Revenons à  notre cliente et sa situation initiale de cashflow. Elle avait entrepris diverses actions : regarder ses comptes sous tous les  angles, envoyer un courriel « dur » aux clients récalcitrants (mais  sans effet), renoncer à son voyage en Europe, etc., mais sans succès et avec le  découragement en prime!

Qu’a-t-elle  découvert dans sa conversation d’une heure trente avec le coach? D’abord que  son problème de cashflow était le  résultat non pas uniquement de clients qui ne le paient pas à temps, mais surtout  de certaines de ses croyances : les autres vont forcément agir comme elle  (c’est-à-dire, payer sur-le-champ ses factures) parce que c’est LA bonne chose  à faire sur le plan éthique; si elle faisait une demande explicite d’être payée,  cela nuirait à ses bonnes (sic!) relations avec ces clients, etc.

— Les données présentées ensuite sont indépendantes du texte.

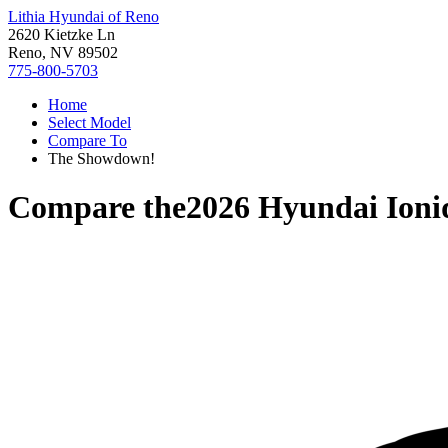
Lithia Hyundai of Reno
2620 Kietzke Ln
Reno, NV 89502
775-800-5703
Home
Select Model
Compare To
The Showdown!
Compare the
2026 Hyundai Ioni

Sa façon de  voir faisait en sorte que c’était littéralement impossible pour elle de  formuler une demande claire et explicite à ses clients.  Elle était paralysée. Demander de l’aide à  ses employés et partenaires était en dehors de son radar.  Tout prendre sur ses épaules était normal.  C’était sa responsabilité de patronne. Ouf!
  Donc, le  fait de se voir aller, c’est-à-dire de comprendre son « schéma narratif »,  a été un moment de Ha!Ha! Cela a ouvert la possibilité d’être autrement et donc  de pouvoir agir différemment. Ses épaules se sont littéralement relevées. Elle  a pu se voir sans se juger et s’engager dans une nouvelle façon de faire. Avec  le coach, elle a recadré sa vision des choses – voir, sentir, agir différemment  pour obtenir les résultats recherchés.

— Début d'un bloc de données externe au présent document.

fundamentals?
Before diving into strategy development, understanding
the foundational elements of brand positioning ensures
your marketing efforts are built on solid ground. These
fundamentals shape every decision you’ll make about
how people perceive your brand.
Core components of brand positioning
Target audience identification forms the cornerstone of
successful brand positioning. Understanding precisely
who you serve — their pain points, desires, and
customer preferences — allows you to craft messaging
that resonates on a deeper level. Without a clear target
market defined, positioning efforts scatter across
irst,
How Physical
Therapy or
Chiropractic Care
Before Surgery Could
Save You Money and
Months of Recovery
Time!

Il reste bien sûr du travail à faire et le  problème n’est pas résolu pour autant (elle n’a pas encore recouvré son  argent). Mais elle n’est plus démunie parce qu’elle a un regard différent. Elle  saisit qu’elle en est en grande partie la source.  Elle peut donc commencer à transformer sa  façon de voir, d’être et d’agir. Le découragement et la procrastination ont  cédé le pas à l’énergie et à l’action. Elle est en train d’apprendre à s’observer  et à se réaligner plus rapidement. N’est-ce pas là un premier pas vers une plus  grande liberté?